The impact on local utility bills has yet to be determined. Kletke said bills may go up slightly at first.

But rates would go up much higher down the road if the community was left to bankroll its own staffing and infrastructure.

ATCO Energy Solutions vice-president and general manager Tony Salters said the company announced about a year ago that it planned to pursue water opportunities in Alberta, both for industrial and municipal customers.

Since then, the economic slowdown has thinned out some of the industrial opportunities. For instance, the eight upgraders on the drawing board for Alberta dwindled to a list of about three.

“Our focus was slightly changed to putting more effort on the municipal side.”
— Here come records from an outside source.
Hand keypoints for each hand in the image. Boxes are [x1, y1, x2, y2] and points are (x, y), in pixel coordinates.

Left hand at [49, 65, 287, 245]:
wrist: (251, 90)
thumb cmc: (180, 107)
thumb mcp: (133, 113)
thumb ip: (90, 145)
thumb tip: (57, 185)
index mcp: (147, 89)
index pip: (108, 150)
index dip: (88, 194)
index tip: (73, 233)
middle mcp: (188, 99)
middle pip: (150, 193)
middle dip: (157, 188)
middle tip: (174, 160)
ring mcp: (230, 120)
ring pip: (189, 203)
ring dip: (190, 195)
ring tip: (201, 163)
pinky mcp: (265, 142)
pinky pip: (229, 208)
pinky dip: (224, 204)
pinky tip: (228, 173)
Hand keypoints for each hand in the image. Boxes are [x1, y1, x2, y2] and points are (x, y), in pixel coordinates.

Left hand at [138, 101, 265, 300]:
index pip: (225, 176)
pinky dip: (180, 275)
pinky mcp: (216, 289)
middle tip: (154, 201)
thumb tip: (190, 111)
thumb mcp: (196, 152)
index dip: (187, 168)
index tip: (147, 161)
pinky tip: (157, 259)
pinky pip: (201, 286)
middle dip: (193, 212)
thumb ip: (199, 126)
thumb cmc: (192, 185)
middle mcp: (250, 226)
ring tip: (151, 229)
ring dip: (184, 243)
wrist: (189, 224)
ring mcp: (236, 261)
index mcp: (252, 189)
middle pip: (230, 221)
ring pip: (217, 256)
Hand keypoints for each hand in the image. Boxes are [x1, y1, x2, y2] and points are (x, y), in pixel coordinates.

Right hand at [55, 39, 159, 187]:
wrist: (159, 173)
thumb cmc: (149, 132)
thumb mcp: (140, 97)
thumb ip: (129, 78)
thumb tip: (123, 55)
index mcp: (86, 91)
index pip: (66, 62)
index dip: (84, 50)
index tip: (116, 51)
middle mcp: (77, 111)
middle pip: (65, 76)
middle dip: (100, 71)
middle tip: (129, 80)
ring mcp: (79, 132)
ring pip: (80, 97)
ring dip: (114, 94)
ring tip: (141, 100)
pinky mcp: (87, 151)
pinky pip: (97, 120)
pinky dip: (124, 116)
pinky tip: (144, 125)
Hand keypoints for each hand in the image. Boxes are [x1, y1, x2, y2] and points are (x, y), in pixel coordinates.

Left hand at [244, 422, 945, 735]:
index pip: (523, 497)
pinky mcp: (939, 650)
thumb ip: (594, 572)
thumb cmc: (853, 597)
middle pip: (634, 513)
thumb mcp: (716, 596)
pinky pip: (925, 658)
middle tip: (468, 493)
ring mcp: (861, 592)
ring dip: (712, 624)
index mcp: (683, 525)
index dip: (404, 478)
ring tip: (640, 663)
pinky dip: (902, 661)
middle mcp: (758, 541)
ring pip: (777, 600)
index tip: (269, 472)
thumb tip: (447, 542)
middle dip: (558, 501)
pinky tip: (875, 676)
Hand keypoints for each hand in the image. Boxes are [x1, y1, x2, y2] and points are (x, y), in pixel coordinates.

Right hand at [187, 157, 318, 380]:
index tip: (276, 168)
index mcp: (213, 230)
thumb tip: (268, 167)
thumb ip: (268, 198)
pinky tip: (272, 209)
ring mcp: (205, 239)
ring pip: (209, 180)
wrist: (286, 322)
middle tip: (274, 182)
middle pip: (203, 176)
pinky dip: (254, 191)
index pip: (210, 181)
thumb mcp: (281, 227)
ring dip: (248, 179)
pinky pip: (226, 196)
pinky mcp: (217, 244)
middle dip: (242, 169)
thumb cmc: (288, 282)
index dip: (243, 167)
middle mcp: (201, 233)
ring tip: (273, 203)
The Three Hills-Trochu is a kind of test case for ATCO’s strategy of taking the P-3 public, private partnership model and putting a little twist in it. Instead of building and operating and transferring an asset back to the public entity, ATCO intends to maintain a stake in the water and wastewater system through its minority ownership.

It’s a method of aligning all of the partners’ interests going forward. Salters said ATCO plans to minimize rate increases while providing expertise and capital investment.

Salters said the company is already in talks with other municipalities.

ATCO Water is a division of ATCO Energy Solutions, a subsidiary of Canadian Utilities Ltd., which is part of ATCO Group.